Weekend good reads for Apple developers #2025/40
Liquid Glass is still a center of discussions
Bay Area had some rainy days this week. Hopefully, there will be more sun over the weekend. But, any weather is good if you want to read some interesting topics.
Michael Tsai prepared multiple digests on developers’ reactions to Liquid Glass adoption struggles – Shipping Liquid Glass, On Liquid Glass, Tahoe Window Corners, Liquid Glass: Content vs.
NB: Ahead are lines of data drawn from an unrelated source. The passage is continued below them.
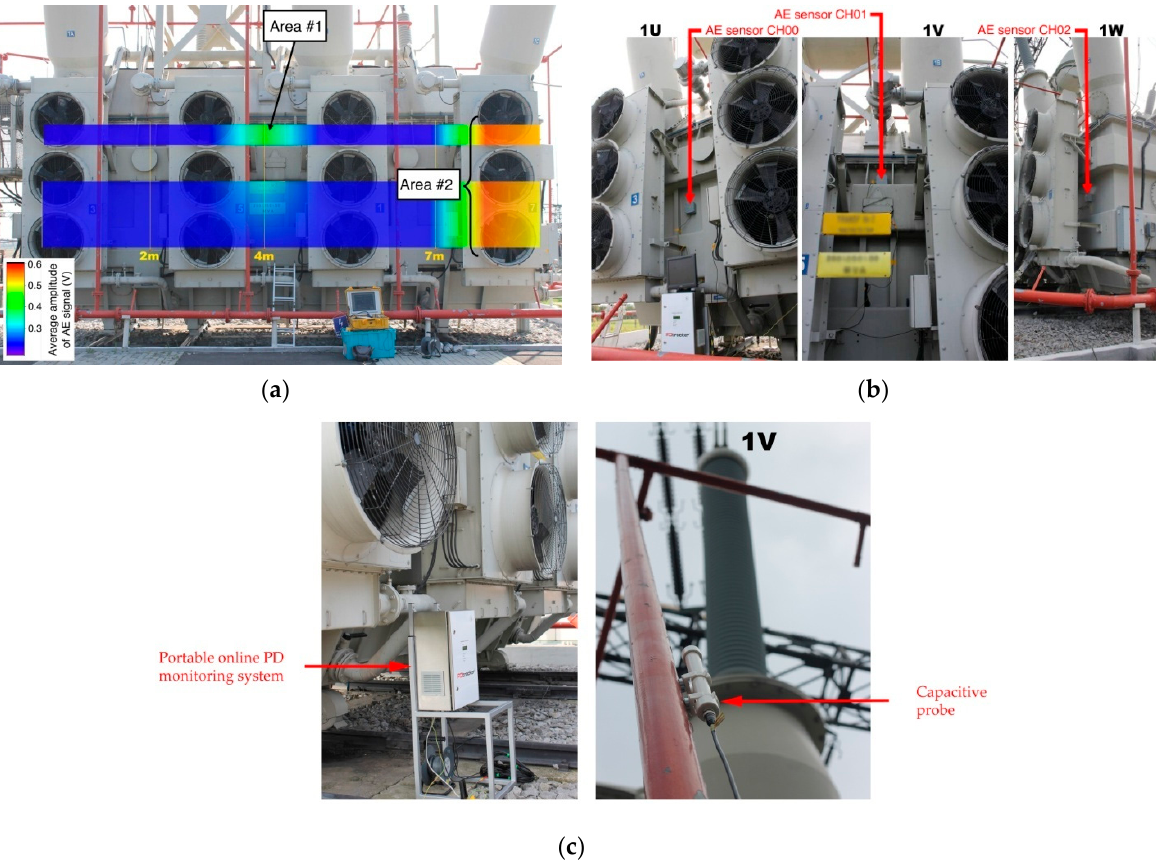
Figure 15. The tested 250 MVA power transformer: ( a ) The result of PD localization using a standard auscultatory technique (SAT), ( b ) arrangement of AE sensors on the transformer tank selected based on the obtained PD location results using the SAT method, and ( c ) photo of the portable PD monitoring system installed on the tested transformer and the place of mounting the capacitive probe for non-contact high voltage measurement.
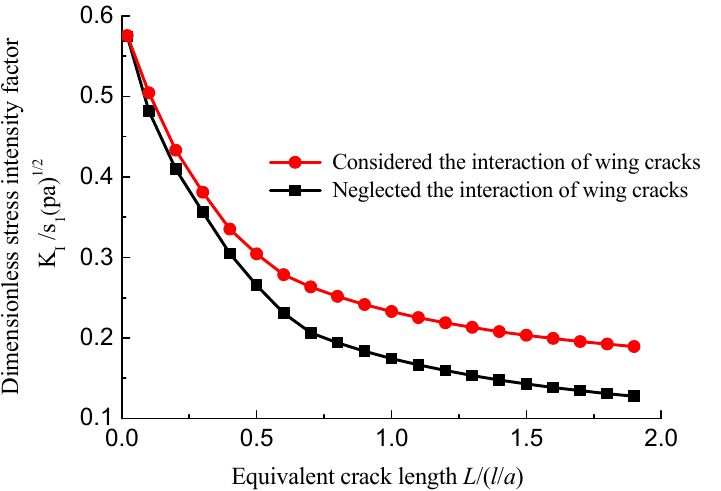
Figure 19. Comparison of stress intensity factor at the wing crack tip considering the interaction of multiple wing cracks.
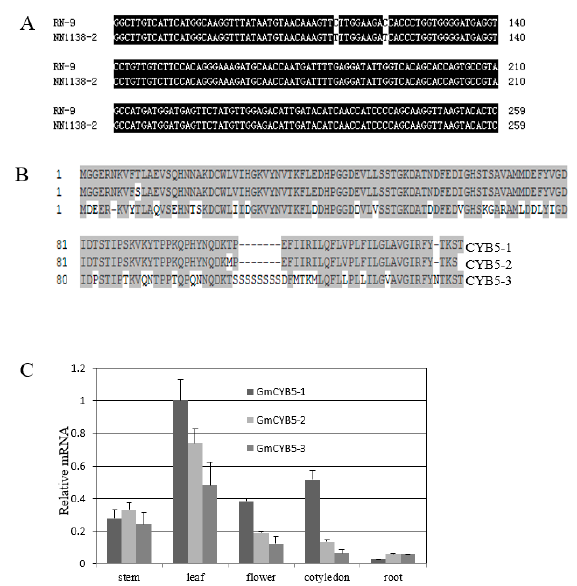
Figure 2. Sequence analysis of GmCYB5. ( A ) The full cDNA sequence alignment of GmCYB5-1 from resistant (RN-9) and susceptible (NN1138-2) cultivars. ( B ) Amino acid sequence alignment of GmCYB5 isoforms was carried out using ClustalW in the Megalign program of the DNASTAR package, with identical residues shaded in gray. Numbers indicate the position of amino acid residues. Results are representative of two to three independent experiments. ( C ) Relative mRNA levels of GmCYB5 isoforms in different tissues of soybean plants (cv. NN1138-2) as determined by quantitative RT-PCR analysis. Error bars indicate SD ( n = 3).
Controls, How to Turn Liquid Glass Into a Solid Interface;
When SwiftUI automatically applies the glass look and when it doesn’t by Natascha Fadeeva continues topics of Liquid Glass with considerations on control default look and feel in SwiftUI;
Howard Oakley reviewed app launch process in macOS Tahoe – Is Tahoe quicker to launch apps first time?, prepared a list of security checks every user and developer should be aware of – Check your Mac is secure and explained concept of translocation in macOS – Check if an app is stuck in translocation;
iPhone 17 Screen Sizes by Keith Harrison is a nice cheat sheet for pixel-perfect graphics on new iPhones;
Antoine van der Lee covers Swift language version migration process in Why Swift Migration Tooling Matters;
Image caching in SwiftUI by Letizia Granata talks about default and custom caching approaches for images loaded from the external resources;
Natalia Panferova shares a simple hint on how to tune leading and trailing row actions in SwiftUI lists – Show icons only in SwiftUI swipe actions on iOS 26;
Using rich text in the TextEditor with SwiftUI by Alfonso Tarallo goes through
AttributedStringusage withTextEditor;Gabriel Fernandes Thomaz guides through Multipeer Connectivity framework in Getting Started with Multipeer Connectivity in Swift;
Do job silently by Kyryl Horbushko explains uses of Background Tasks framework for activities app could run while not on screen;
And finally, one useful technical note from Apple on profiling and tuning your use of Foundation Models – TN3193: Managing the on-device foundation model’s context window.